Excerpt —
Battle against Uganda’s anti-homosexual law is not over

| Andrew Tucker
Uganda President Yoweri Museveni. Photo by Russell Watkins/Department for International Development under Creative Commons Attribution License.

The battle against Uganda’s anti-homosexual law is not over. Health and HIV may be the new frontier to confront homophobia explains Dr Andrew Tucker.

At the time of writing, the Uganda Anti-Homosexual Bill has just become law. Having been tabled, revised, debated, postponed, re-introduced and passed by the Ugandan Parliament, President Museveni has now signed off on one of the most draconian pieces of legislation against homosexuals in the long history of draconian pieces of legislation against homosexuals. This, he has decided to do, after asking scientists at the eleventh hour, both in Uganda and the US, to tell him whether homosexuality is genetically pre-determined, or a choice. 

The arguments both for and against the Bill have been well documented and do not need to be repeated at length here. In brief, those in favor of the Bill see homosexuality as an aberration to Africa and the Uganda nation - a foreign imposition that has the potential to do immense harm (never clearly defined) to the Uganda people and the state. Those against the Bill (which includes UN, most governments of the Western world, the Catholic Church and Amnesty International) see it as inhumane persecution of a vulnerable minority by a discriminatory majority. Such opposing positions have remained at loggerheads for nearly three and a half years. Therefore the sudden call to ask science its opinion by the President, even though the Bill has now passed into law, should not be taken lightly. 

Indeed, while gay rights activists have rightly attempted to point out the necessity to see gay rights as a human right that requires protection, reactionaries in Uganda have countered this by extolling what they see as the neo-colonial overtones of such a view. Legal rights, it is suggested by those who supported the Bill, are not inalienable - but quite possibly place-specific, historically contingent and subjective. If that is the argument being used by certain groups in Uganda to support the Bill, the decision by the President to focus on something that is not viewed as quite so subjective - science - should be taken heed of by those who will continue to fight against the new law. 

That is not to say that those who oppose the new law should get drawn into the ‘nature/nurture’ debate about human sexuality. That is a debate that many have long decided does not necessarily ‘prove’ anything, instead only adding to confusion and misunderstanding. Everyone from evolutionary biologists, through to developmental psychologists, through to feminists have pointed out that this debate is inherently a simplification of a set of far more complex processes. Many scientists (both social and natural) have long since dismissed the very question that President Musevini has asked of them.

Work instruction A —
Please quote the article on Uganda's anti-homosexual law word for word, from "At the time" up to and including "or a choice.".
Work instruction B —
Answer these questions from the article on Uganda's anti-homosexual law:
(i) For roughly how long have the opposing positions on the Bill remained at loggerheads?
(ii) In which two countries did the President ask scientists for their view?
(iii) Which three groups does the article name as having called the nature/nurture debate a simplification?
Work instruction C —
Write the next part of the article on Uganda's anti-homosexual law, beginning after its final sentence.

Raw data —
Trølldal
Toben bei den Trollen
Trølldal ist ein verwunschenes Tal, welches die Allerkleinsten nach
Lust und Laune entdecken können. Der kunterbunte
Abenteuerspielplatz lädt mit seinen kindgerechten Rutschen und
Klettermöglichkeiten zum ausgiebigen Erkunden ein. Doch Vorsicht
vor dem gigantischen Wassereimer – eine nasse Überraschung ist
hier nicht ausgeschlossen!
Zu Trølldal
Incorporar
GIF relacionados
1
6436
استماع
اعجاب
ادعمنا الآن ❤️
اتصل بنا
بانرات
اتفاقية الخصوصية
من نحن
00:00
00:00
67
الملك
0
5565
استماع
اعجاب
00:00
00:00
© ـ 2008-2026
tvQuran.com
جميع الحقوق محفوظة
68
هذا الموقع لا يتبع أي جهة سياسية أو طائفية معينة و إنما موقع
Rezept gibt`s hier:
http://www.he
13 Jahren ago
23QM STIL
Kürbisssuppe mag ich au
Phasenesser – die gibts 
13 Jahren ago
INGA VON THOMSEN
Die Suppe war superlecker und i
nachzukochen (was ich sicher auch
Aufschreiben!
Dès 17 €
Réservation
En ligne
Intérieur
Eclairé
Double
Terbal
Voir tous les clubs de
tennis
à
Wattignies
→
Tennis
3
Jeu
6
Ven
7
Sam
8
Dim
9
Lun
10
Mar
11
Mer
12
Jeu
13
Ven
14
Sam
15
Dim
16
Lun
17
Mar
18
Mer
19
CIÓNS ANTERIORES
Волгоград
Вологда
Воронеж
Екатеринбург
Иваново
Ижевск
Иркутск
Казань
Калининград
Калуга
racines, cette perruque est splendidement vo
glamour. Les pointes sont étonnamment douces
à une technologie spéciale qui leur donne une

Response A —
At the time of writing, the Uganda Anti-Homosexual Bill has just become law. Having been tabled, revised, debated, postponed, re-introduced and passed by the Ugandan Parliament, President Museveni has now signed off on one of the most draconian pieces of legislation against homosexuals in the long history of draconian pieces of legislation against homosexuals. This, he has decided to do, after asking scientists at the eleventh hour, both in Uganda and the US, to tell him whether homosexuality is genetically pre-determined, or a choice.

Response B —
(i) Nearly three and a half years.
(ii) Uganda and the US.
(iii) Evolutionary biologists, developmental psychologists, and feminists.

Response C —
But this does not mean that science has not offered us other, perhaps far more important evidence relevant to this debate. Recently a team of researchers from the University of Cambridge in the UK and the Anova Health Institute in South Africa have been involved in a programme to try and unpack why gay men in places like the townships of Cape Town, South Africa, have very high HIV prevalence rates despite decades of HIV prevention materials targeted at them. One important piece of evidence that has been uncovered is that gay men in the townships of Cape Town suffer very high rates of depression and that their depression is associated with homophobia and with risky sexual practices that can lead to HIV infection. They have shown such links both through complex statistical modeling and through more straightforward interviews with local gay men from these communities who explained how homophobia is associated with risk of HIV infection. Other scientists too have pointed out that homophobia in health services increases the HIV burden on gay men. The scientific inference from the weight of such findings clear: If you decide to persecute and discriminate against homosexuals you may well lead to increased HIV infection rates among your populous. Homophobia is a form of health violence that can lead to increased HIV infection rates and increased burdens on health systems for all. The passing of the law now gives added impetus for societal discrimination and continued discrimination in health services.

As President Museveni tried to decide whether to sign the Anti-Homosexual Bill or not this past week, he perhaps asked of science to give him some concrete and irrefutable evidence to justify his eventual decision. Of course science, like anything, is open to interpretation. Nevertheless his decision to turn to science should illuminate to him just how dangerous homophobia is for the health of his own people.

Tucker is with the Anova Health Institute in Johannesburg.